**Information provided:**
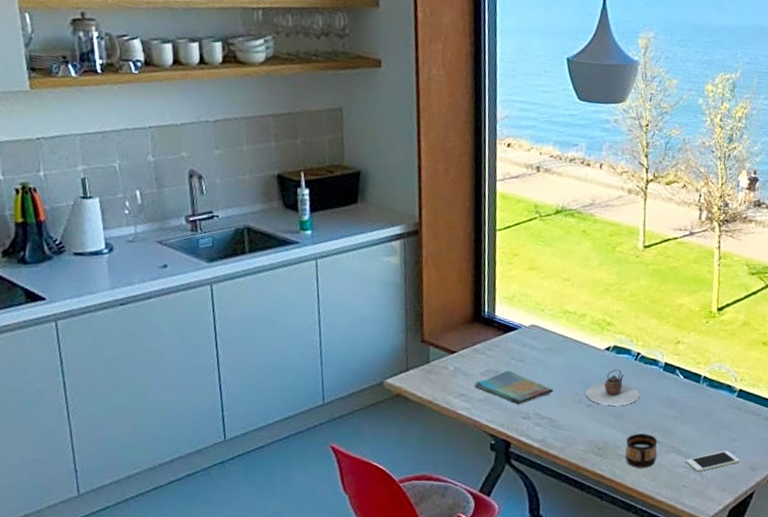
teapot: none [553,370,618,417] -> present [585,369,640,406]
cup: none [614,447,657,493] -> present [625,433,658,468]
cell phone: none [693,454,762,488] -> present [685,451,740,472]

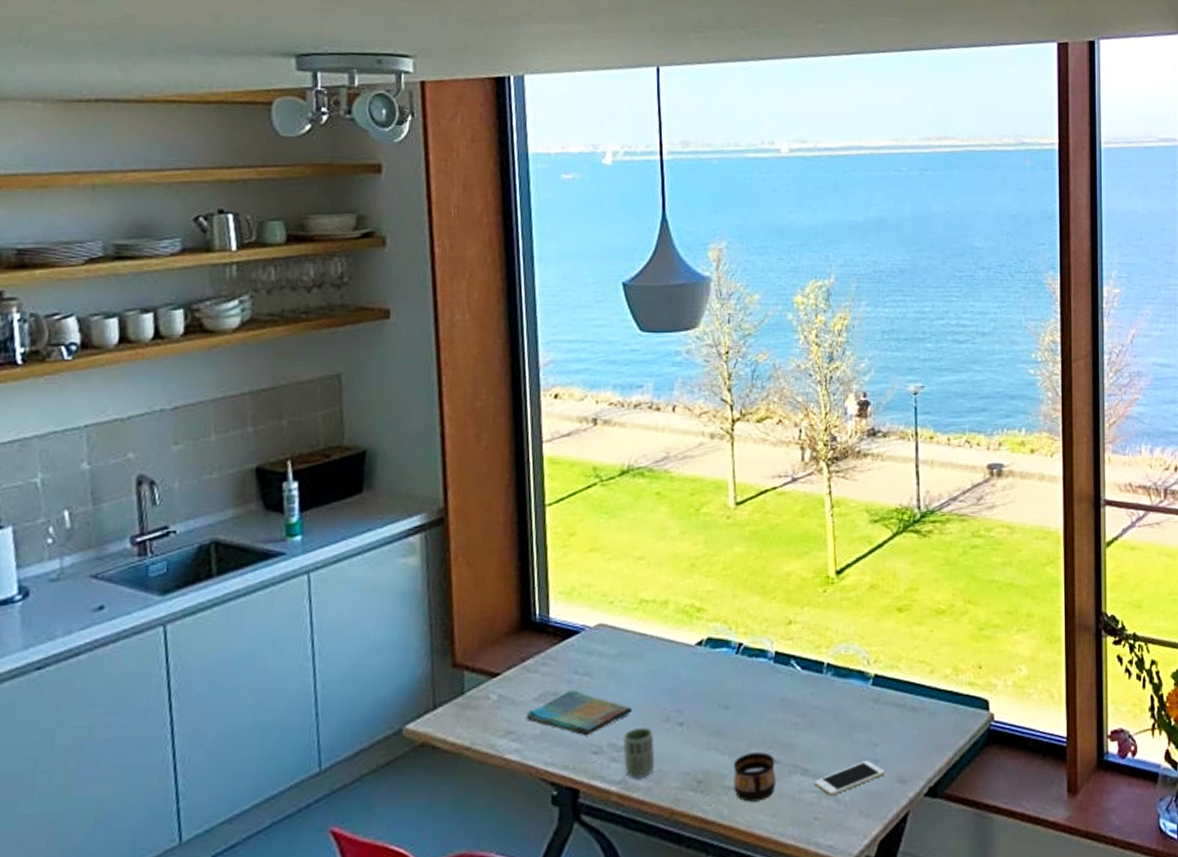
cup: none [545,404,568,440] -> present [623,728,655,778]
teapot: present [585,369,640,406] -> none [674,669,747,720]

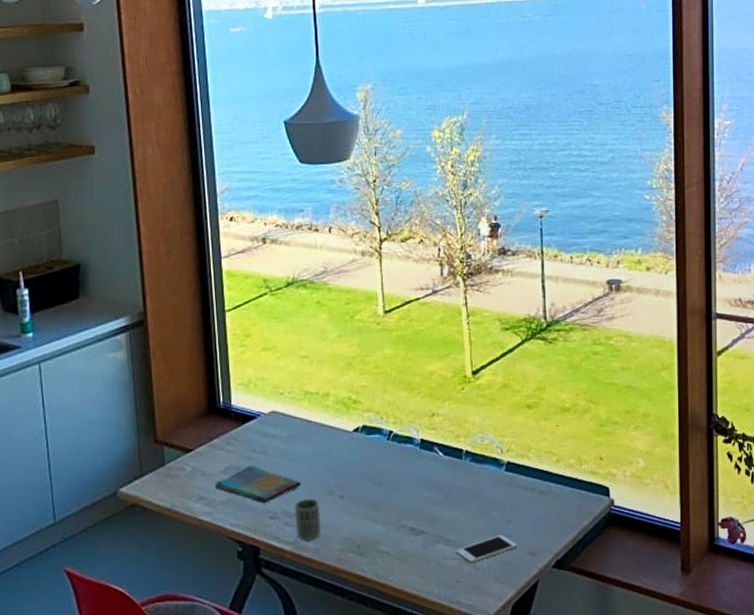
cup: present [733,752,776,802] -> none [386,524,424,565]

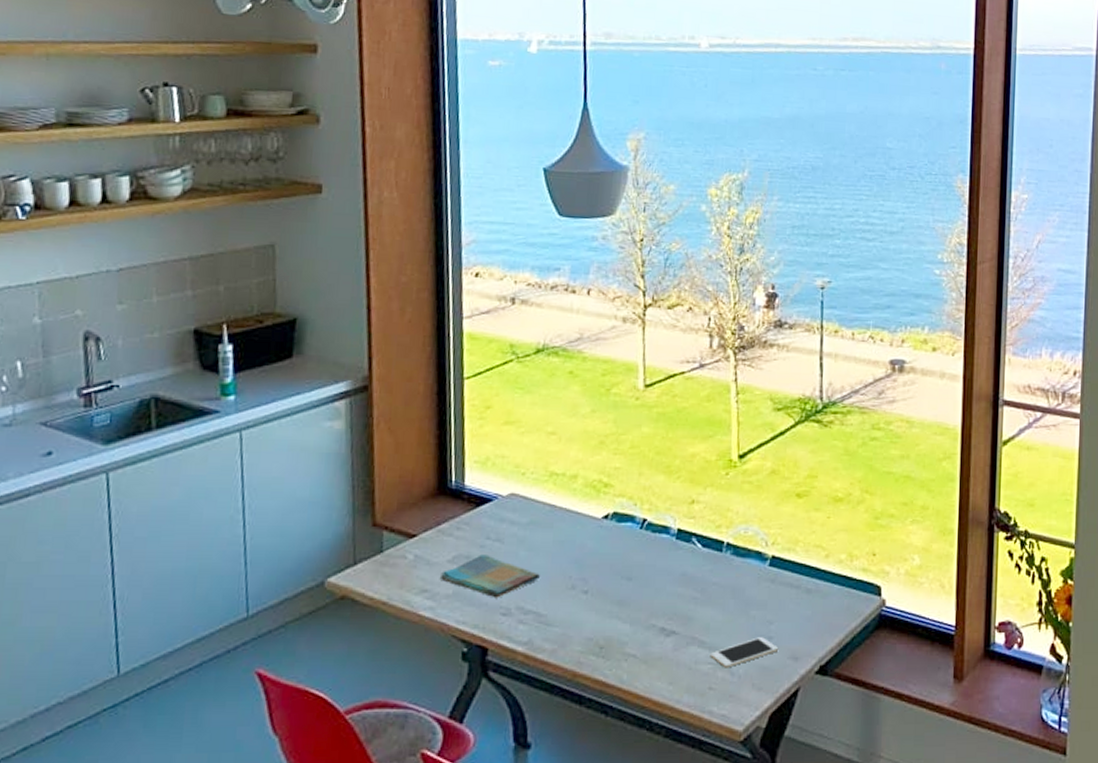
cup: present [294,499,321,540] -> none [530,594,560,640]

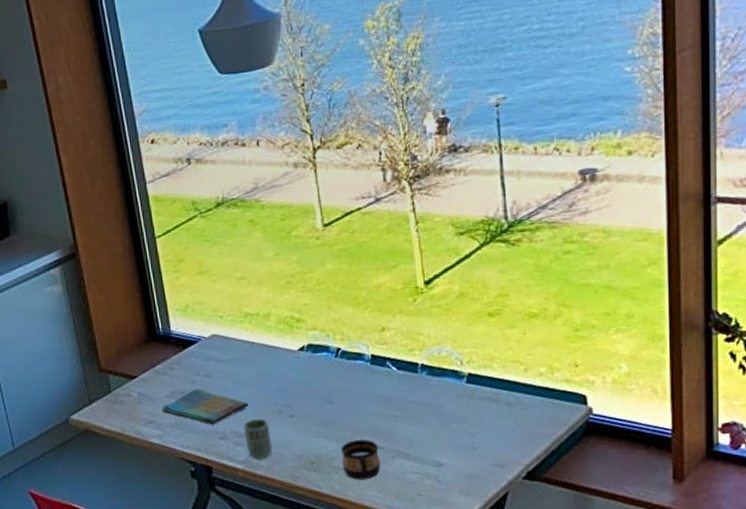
cup: none [530,594,560,640] -> present [243,419,273,459]
cup: none [633,623,675,669] -> present [340,440,381,480]
cell phone: present [710,637,779,668] -> none [415,448,484,477]

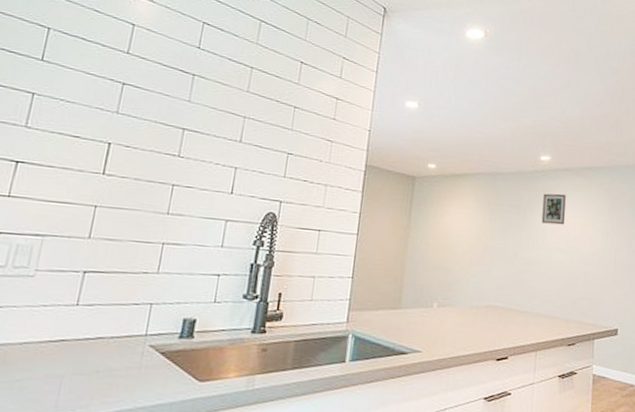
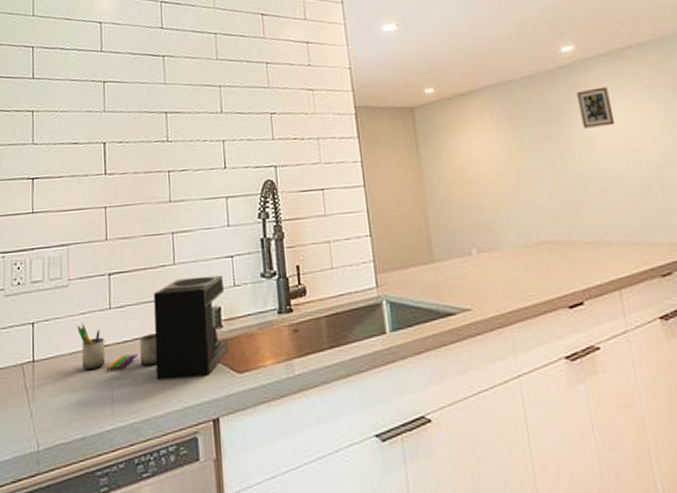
coffee maker: none [32,287,205,382] -> present [77,275,228,380]

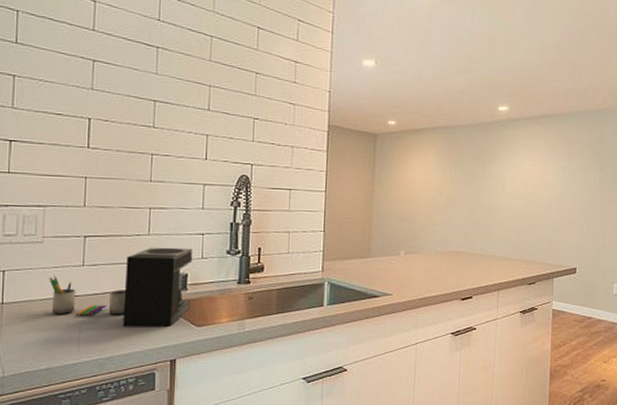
picture frame: present [577,86,616,129] -> none [501,142,525,173]

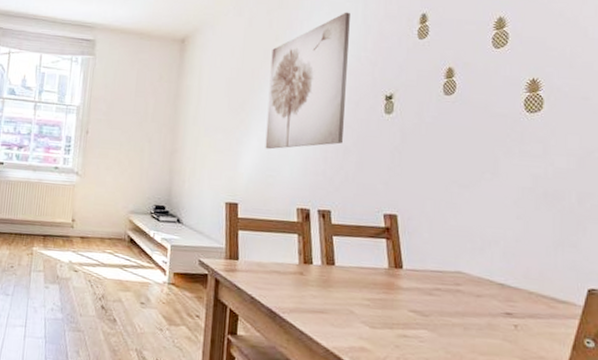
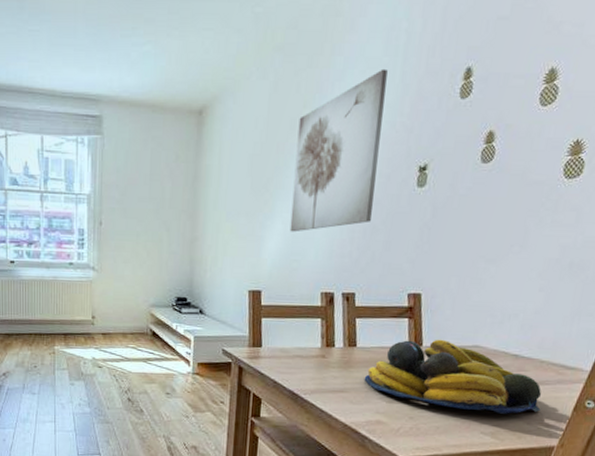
fruit bowl: none [344,261,537,349] -> present [364,339,542,414]

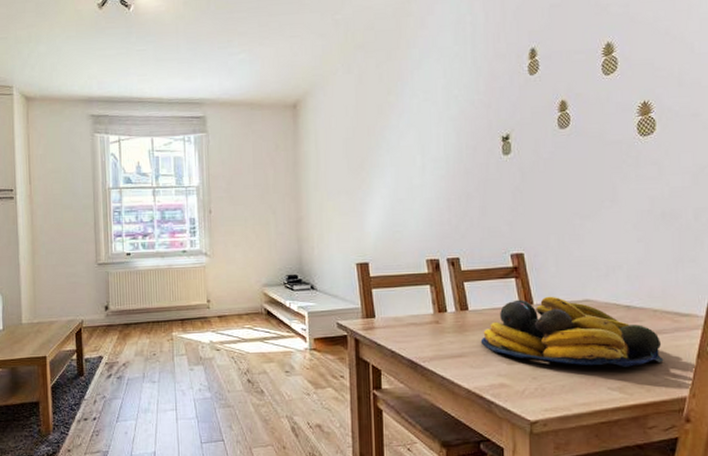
wall art: present [290,68,388,232] -> none [385,55,464,206]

**Activity:** Restate each entry word for word. Omit every picture.

**Response to this task:**
teapot: none [553,370,618,417] -> present [585,369,640,406]
cup: none [614,447,657,493] -> present [625,433,658,468]
cell phone: none [693,454,762,488] -> present [685,451,740,472]

cup: none [545,404,568,440] -> present [623,728,655,778]
teapot: present [585,369,640,406] -> none [674,669,747,720]

cup: present [733,752,776,802] -> none [386,524,424,565]

cup: present [294,499,321,540] -> none [530,594,560,640]

cup: none [530,594,560,640] -> present [243,419,273,459]
cup: none [633,623,675,669] -> present [340,440,381,480]
cell phone: present [710,637,779,668] -> none [415,448,484,477]

coffee maker: none [32,287,205,382] -> present [77,275,228,380]

picture frame: present [577,86,616,129] -> none [501,142,525,173]

fruit bowl: none [344,261,537,349] -> present [364,339,542,414]

wall art: present [290,68,388,232] -> none [385,55,464,206]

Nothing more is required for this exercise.